> [YOUR GOAL]: Print out each entry below in full, exactly as given, excluding pictures.
****
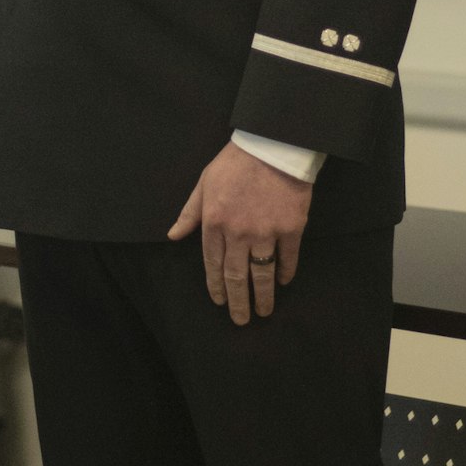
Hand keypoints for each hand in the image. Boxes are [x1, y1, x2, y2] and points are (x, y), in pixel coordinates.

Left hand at [168, 142, 311, 325]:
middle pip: (236, 276)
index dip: (216, 286)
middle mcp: (238, 233)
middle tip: (240, 321)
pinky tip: (284, 282)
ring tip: (263, 312)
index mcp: (214, 222)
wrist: (273, 145)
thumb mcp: (204, 183)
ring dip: (262, 296)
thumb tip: (173, 236)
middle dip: (238, 302)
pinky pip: (288, 257)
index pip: (212, 264)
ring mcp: (266, 232)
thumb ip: (190, 213)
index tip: (220, 302)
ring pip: (262, 273)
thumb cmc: (235, 162)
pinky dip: (286, 272)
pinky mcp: (291, 228)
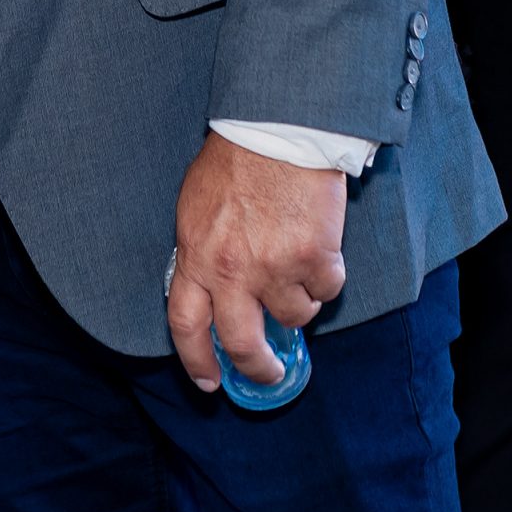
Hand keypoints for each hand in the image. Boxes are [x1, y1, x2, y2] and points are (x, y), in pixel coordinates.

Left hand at [168, 132, 346, 391]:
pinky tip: (317, 244)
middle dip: (258, 368)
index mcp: (196, 255)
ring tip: (294, 259)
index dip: (196, 359)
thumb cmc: (234, 164)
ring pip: (294, 316)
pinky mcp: (314, 259)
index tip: (208, 381)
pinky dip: (326, 275)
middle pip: (242, 343)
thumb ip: (202, 254)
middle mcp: (231, 270)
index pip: (185, 323)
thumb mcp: (196, 209)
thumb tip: (214, 296)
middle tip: (270, 372)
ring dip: (298, 299)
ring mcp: (274, 267)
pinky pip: (326, 289)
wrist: (276, 131)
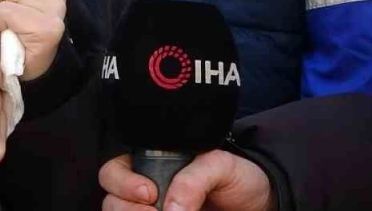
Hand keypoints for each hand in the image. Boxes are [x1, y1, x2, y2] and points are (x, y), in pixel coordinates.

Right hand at [99, 152, 274, 210]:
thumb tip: (172, 207)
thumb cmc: (239, 179)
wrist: (260, 206)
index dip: (122, 182)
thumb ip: (194, 179)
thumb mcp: (221, 166)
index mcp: (150, 165)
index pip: (114, 170)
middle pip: (111, 200)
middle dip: (125, 208)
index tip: (149, 193)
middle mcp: (144, 192)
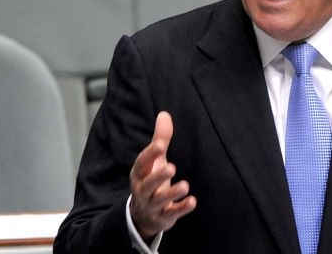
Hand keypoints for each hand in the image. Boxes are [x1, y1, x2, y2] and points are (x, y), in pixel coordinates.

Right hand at [129, 111, 196, 238]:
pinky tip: (193, 201)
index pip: (142, 163)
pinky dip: (181, 208)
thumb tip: (164, 114)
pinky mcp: (163, 217)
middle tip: (171, 167)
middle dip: (158, 176)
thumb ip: (159, 139)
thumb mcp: (154, 160)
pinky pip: (172, 213)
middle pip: (148, 184)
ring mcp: (152, 205)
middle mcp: (142, 190)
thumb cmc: (151, 179)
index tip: (162, 144)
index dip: (150, 154)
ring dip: (172, 193)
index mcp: (139, 174)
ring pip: (160, 201)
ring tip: (185, 185)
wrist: (143, 214)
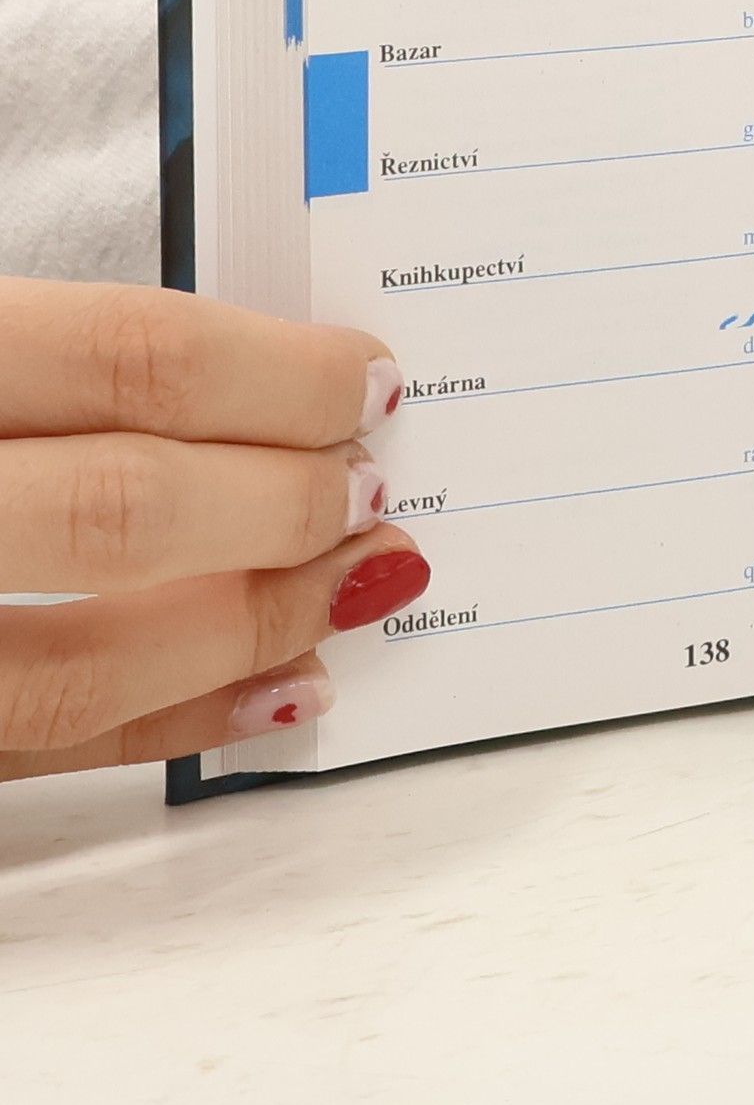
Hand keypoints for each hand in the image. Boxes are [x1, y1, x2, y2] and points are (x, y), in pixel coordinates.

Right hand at [0, 278, 426, 778]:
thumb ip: (61, 352)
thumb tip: (257, 372)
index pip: (131, 358)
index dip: (279, 376)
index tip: (367, 381)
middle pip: (127, 505)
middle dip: (284, 502)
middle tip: (368, 490)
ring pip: (83, 664)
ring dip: (252, 625)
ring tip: (356, 585)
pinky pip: (34, 752)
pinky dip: (171, 725)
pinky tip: (279, 688)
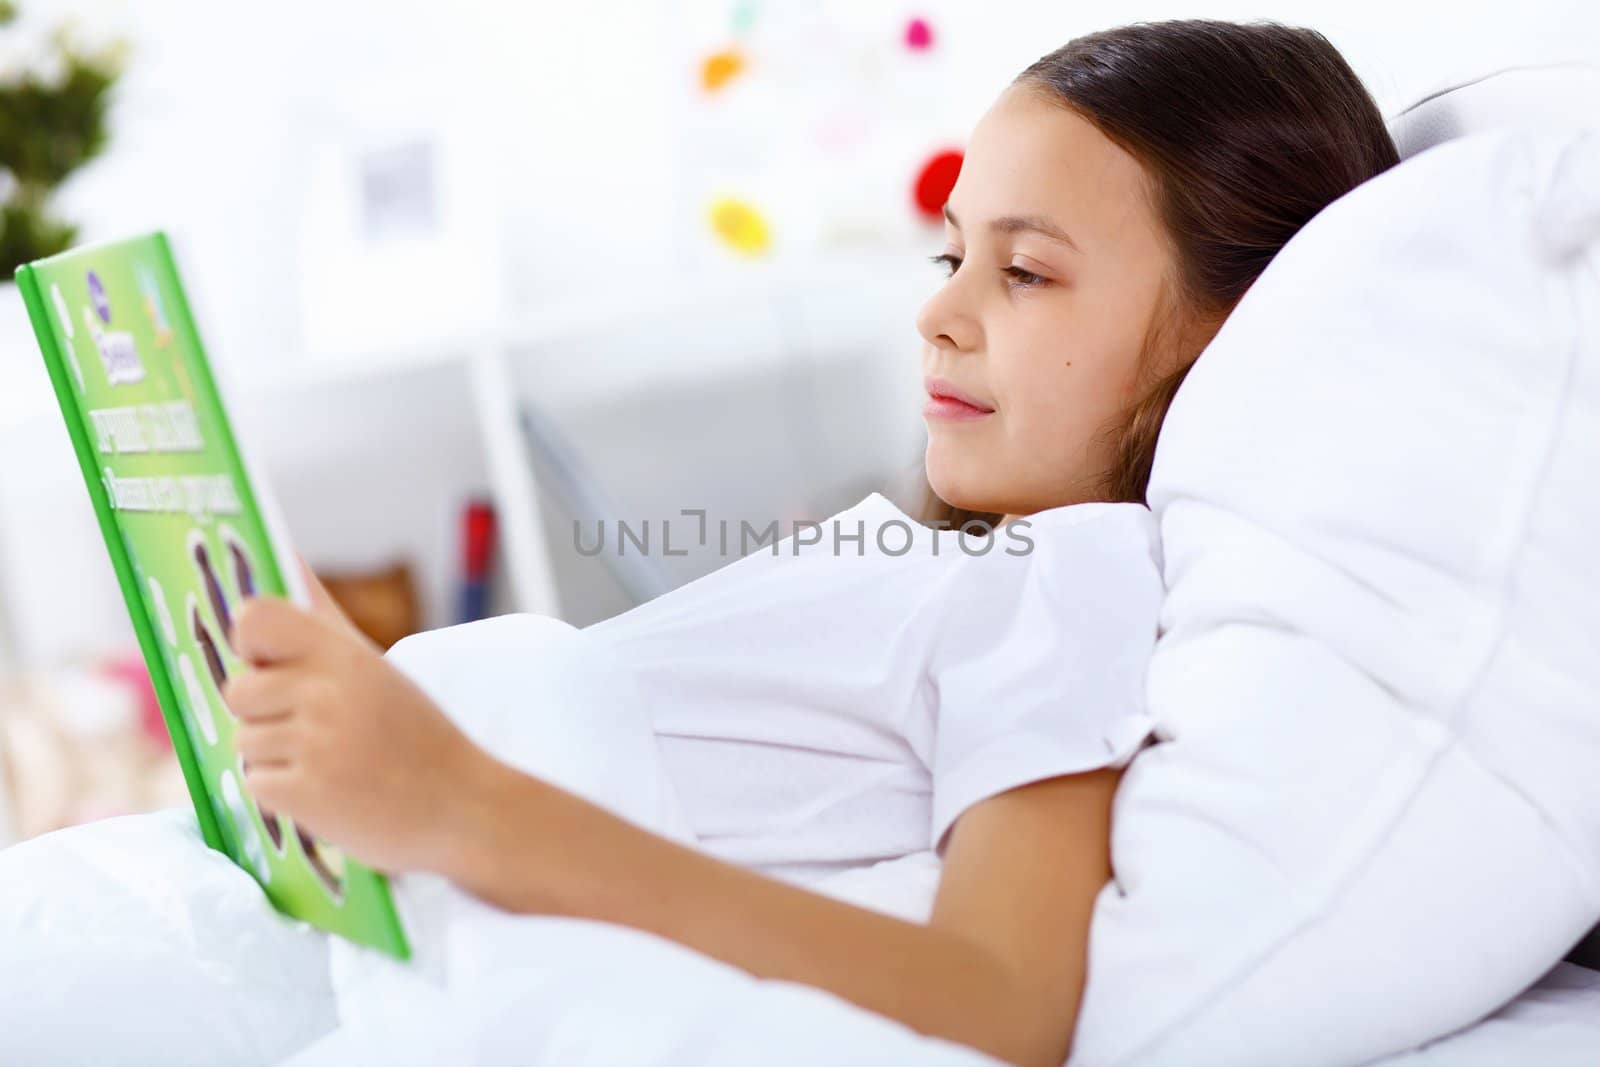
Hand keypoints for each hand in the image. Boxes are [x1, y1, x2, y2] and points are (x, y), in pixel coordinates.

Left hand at [223, 567, 485, 874]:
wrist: (462, 803)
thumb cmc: (414, 732)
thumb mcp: (373, 666)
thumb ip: (320, 616)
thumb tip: (286, 554)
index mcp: (342, 654)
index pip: (254, 619)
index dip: (251, 643)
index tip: (272, 663)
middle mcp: (325, 692)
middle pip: (238, 691)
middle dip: (264, 714)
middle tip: (316, 728)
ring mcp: (314, 744)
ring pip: (244, 742)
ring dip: (276, 758)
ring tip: (329, 761)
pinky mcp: (305, 794)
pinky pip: (255, 784)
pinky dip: (284, 794)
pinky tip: (327, 790)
****
> [SOLUTION TO THIS PROBLEM]:
Hand keypoints for each hand in the image. Boxes are [x1, y1, x2, y2] and points are (x, y), in pixel coordinates.

Left hand at [168, 142, 311, 325]:
middle pip: (236, 276)
index dip: (216, 286)
middle mcp: (238, 233)
middle tip: (240, 321)
pinky tip: (284, 282)
ring tip: (263, 312)
index mcp: (214, 222)
wrist: (273, 145)
thumb mcp: (204, 183)
ring dip: (262, 296)
thumb tip: (173, 236)
middle dip: (238, 302)
pinky pip: (288, 257)
index pip: (212, 264)
ring mcp: (266, 232)
thumb ip: (190, 213)
index tip: (220, 302)
ring pip: (262, 273)
thumb cmc: (235, 162)
pinky dip: (286, 272)
pinky mcp: (291, 228)
Hand keypoints for each hand in the image. Boxes are [x1, y1, x2, y2] and points are (x, y), in pixel coordinates.

Left hand at [168, 132, 346, 391]:
pinky tip: (317, 244)
middle dip: (258, 368)
index mcp: (196, 255)
ring tip: (294, 259)
index dip: (196, 359)
thumb cmc: (234, 164)
ring pip: (294, 316)
pinky mcp: (314, 259)
index tip: (208, 381)
pinky dip: (326, 275)
middle pip: (242, 343)
thumb ip: (202, 254)
middle mcp: (231, 270)
index pip: (185, 323)
thumb mcp: (196, 209)
thumb tip: (214, 296)
middle tip: (270, 372)
ring dip: (298, 299)
ring mcp: (274, 267)
pinky pip: (326, 289)
wrist: (276, 131)
Hand keypoints for each hand in the image. Boxes are [x1, y1, x2, y2] and points are (x, y), in pixel coordinates.

Right hand at [99, 152, 274, 210]:
thumb tip: (172, 207)
thumb cmc: (239, 179)
wrist: (260, 206)
index dip: (122, 182)
thumb ip: (194, 179)
thumb mcp: (221, 166)
index mcp: (150, 165)
index pip: (114, 170)
middle pip: (111, 200)
middle dip: (125, 208)
index tip: (149, 193)
middle mcp: (144, 192)
Hand keypoints for each hand in the image. Boxes are [x1, y1, x2, y2] and points are (x, y), in pixel coordinates.

Right hand at [129, 111, 196, 238]:
pinky tip: (193, 201)
index pip: (142, 163)
pinky dip: (181, 208)
thumb tip: (164, 114)
pinky mcp: (163, 217)
middle tip: (171, 167)
middle dip: (158, 176)
thumb ip: (159, 139)
thumb mcp: (154, 160)
pinky pip: (172, 213)
middle pip: (148, 184)
ring mcp: (152, 205)
middle mcp: (142, 190)
thumb cmc: (151, 179)
index tip: (162, 144)
index dip: (150, 154)
ring dip: (172, 193)
index mcp: (139, 174)
ring pip: (160, 201)
ring tip: (185, 185)
wrist: (143, 214)
Hand keypoints for each hand in the image. Boxes are [x1, y1, x2, y2] and points are (x, y), in pixel coordinates.

Right hand at [0, 278, 426, 778]:
thumb ip: (61, 352)
thumb tip: (257, 372)
index pip: (131, 358)
index dip: (279, 376)
index tip: (367, 381)
middle pip: (127, 505)
middle dip: (284, 502)
middle tip: (368, 490)
ring pip: (83, 664)
ring dip: (252, 625)
ring tip: (356, 585)
pinky pip: (34, 752)
pinky dip: (171, 725)
pinky tip: (279, 688)
Hand keypoints for each hand in the image. Boxes are [x1, y1, x2, y2] and points are (x, y), in pixel coordinates.

Left hand at [223, 567, 485, 874]:
wrist: (462, 803)
thumb cmc: (414, 732)
thumb mcp: (373, 666)
thumb ip: (320, 616)
thumb tip: (286, 554)
index mcp: (342, 654)
index pip: (254, 619)
index dip: (251, 643)
index tip: (272, 663)
middle mcp: (325, 692)
middle pip: (238, 691)
middle dip: (264, 714)
middle tip: (316, 728)
ring mcp: (314, 744)
ring pip: (244, 742)
ring dip: (276, 758)
ring tip: (329, 761)
pinky mcp: (305, 794)
pinky pip: (255, 784)
pinky dip: (284, 794)
pinky tip: (327, 790)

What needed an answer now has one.